§ Stated exercise
Switch "locality" to "site" in the data below, starting at the line that contains "phylum: Chlorophyta" and ending at the end of the data. Give those lines again with everything else unchanged.
+---+
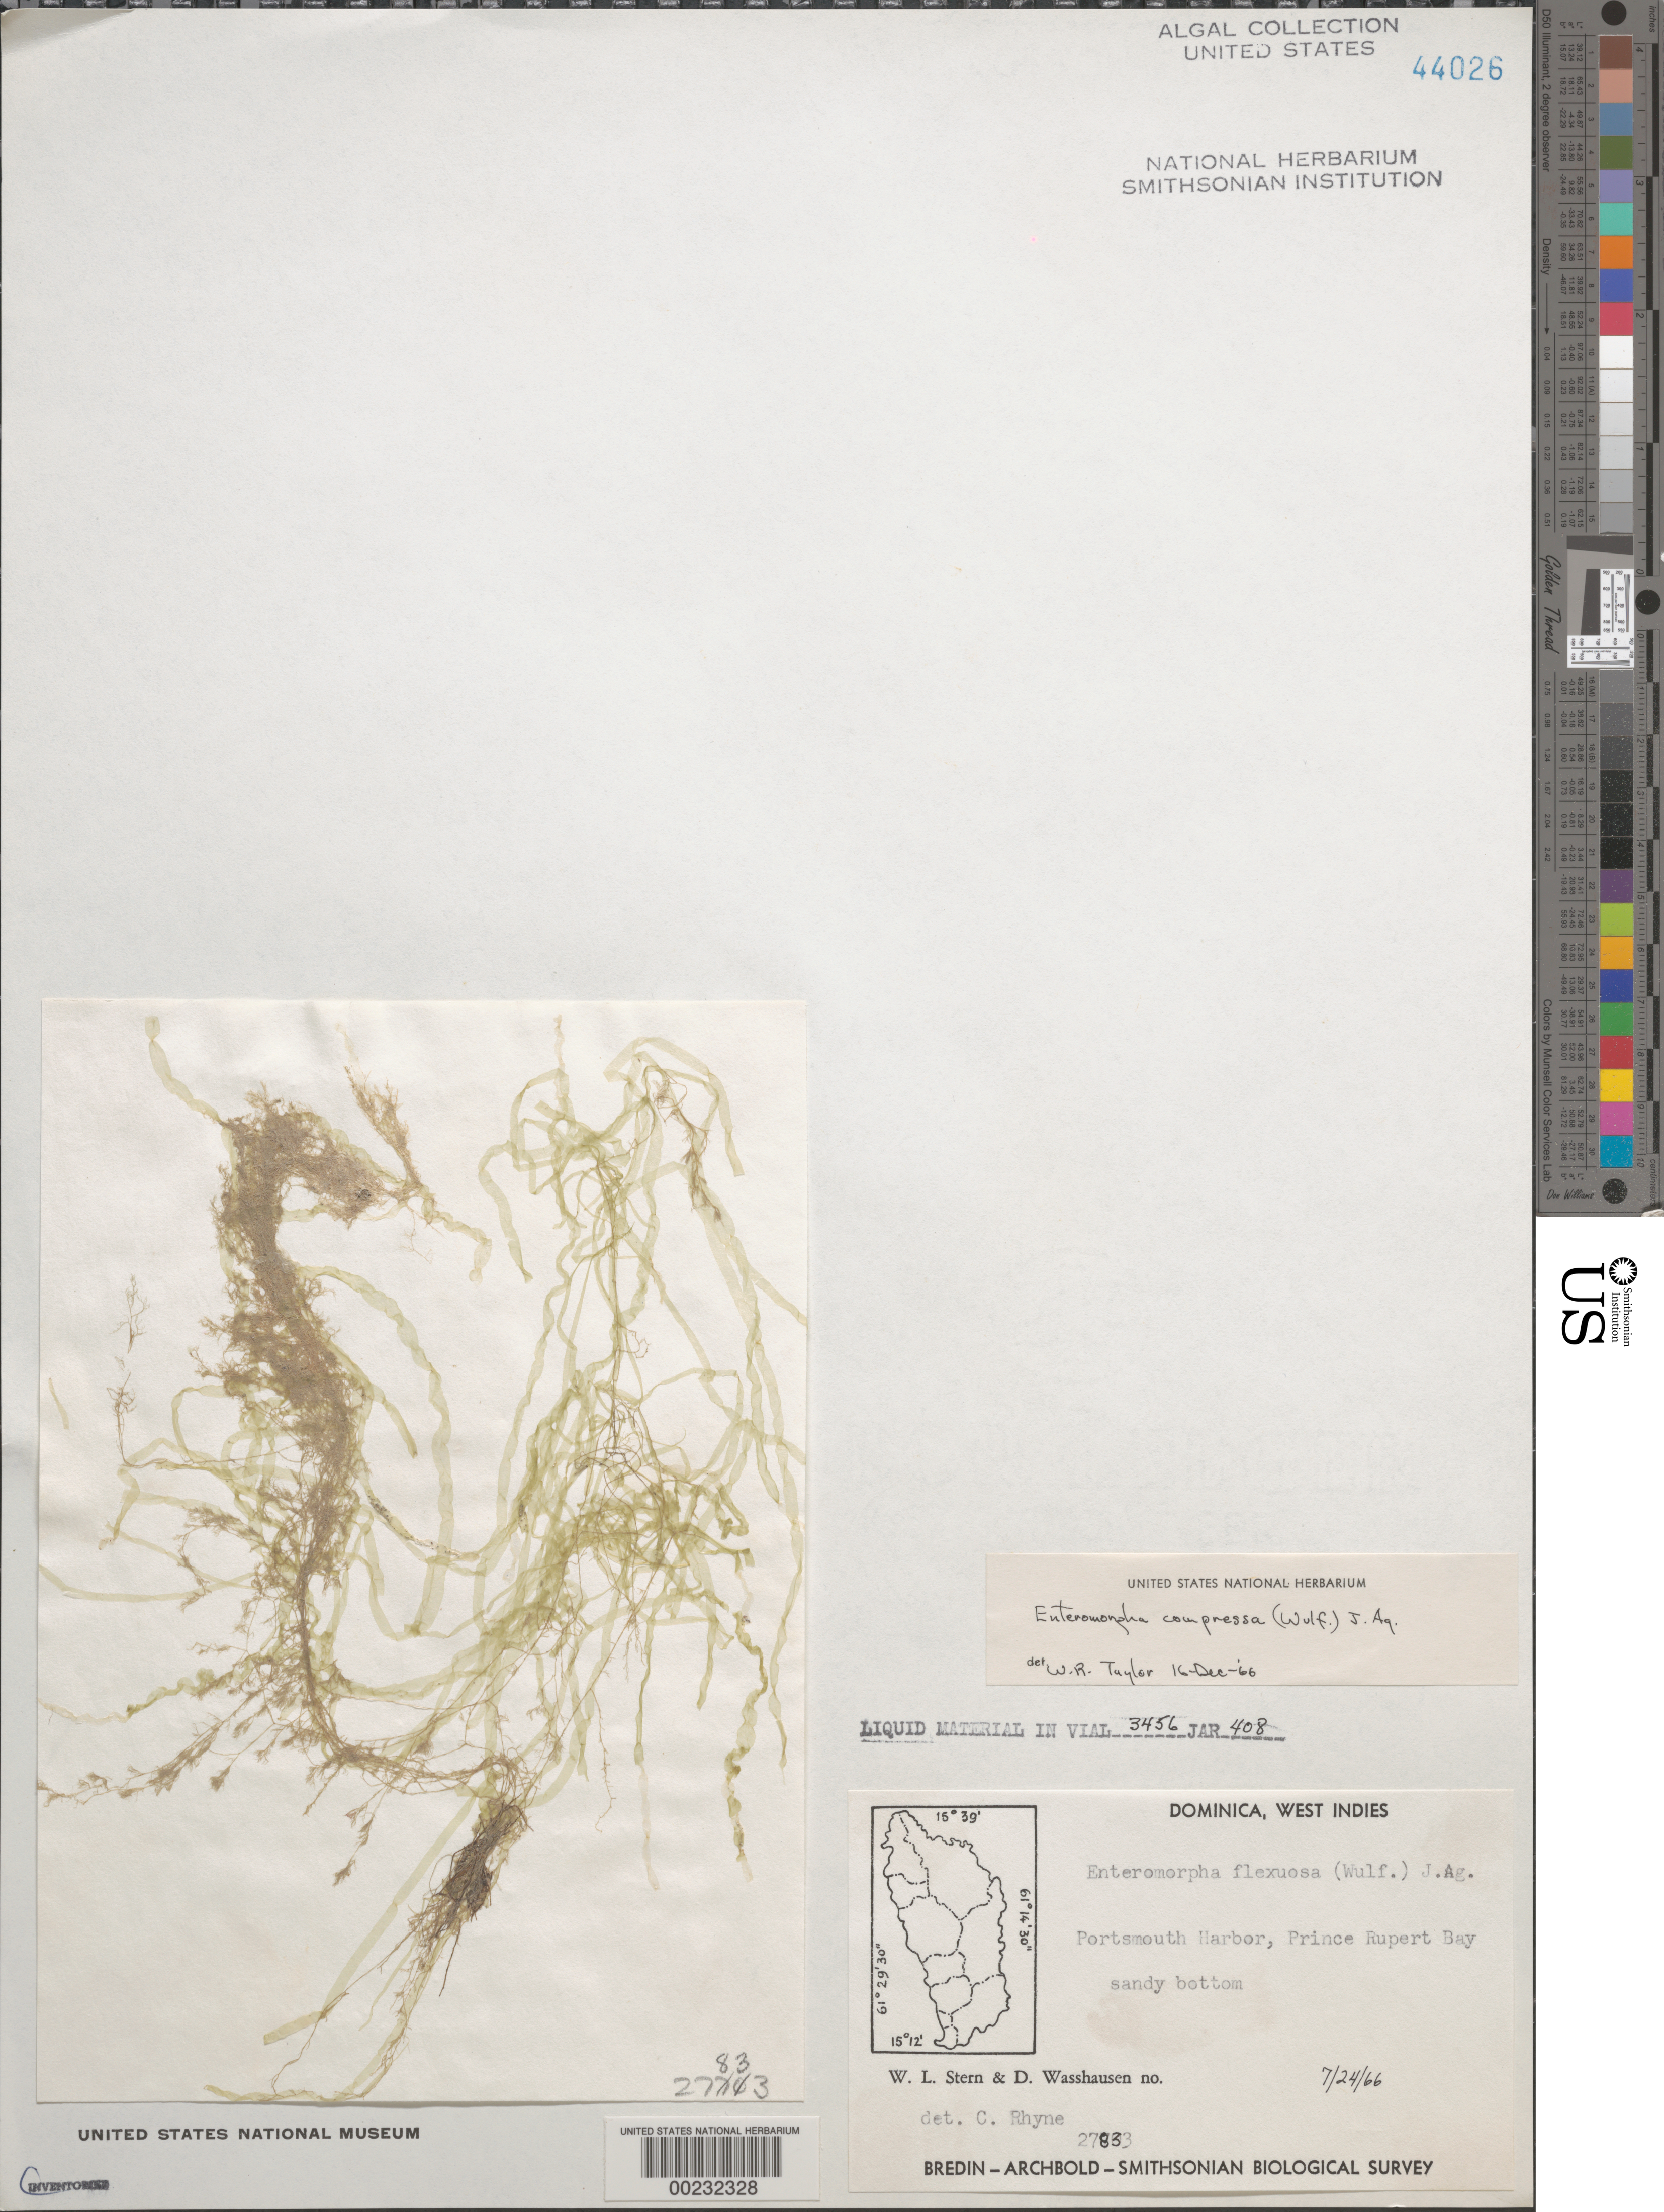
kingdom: Plantae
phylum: Chlorophyta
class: Ulvophyceae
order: Ulvales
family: Ulvaceae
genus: Ulva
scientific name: Ulva compressa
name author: L.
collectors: W. L. Stern & D. C. Wasshausen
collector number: EYD 27833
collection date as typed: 24 Jul 1966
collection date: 1966-07-24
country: Dominica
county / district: St. John's Parish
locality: Prince Rupert Bay, Portsmouth harbor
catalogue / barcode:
+---+
§ Result
phylum: Chlorophyta
class: Ulvophyceae
order: Ulvales
family: Ulvaceae
genus: Ulva
scientific name: Ulva compressa
name author: L.
collectors: W. L. Stern & D. C. Wasshausen
collector number: EYD 27833
collection date as typed: 24 Jul 1966
collection date: 1966-07-24
country: Dominica
county / district: St. John's Parish
site: Prince Rupert Bay, Portsmouth harbor
catalogue / barcode:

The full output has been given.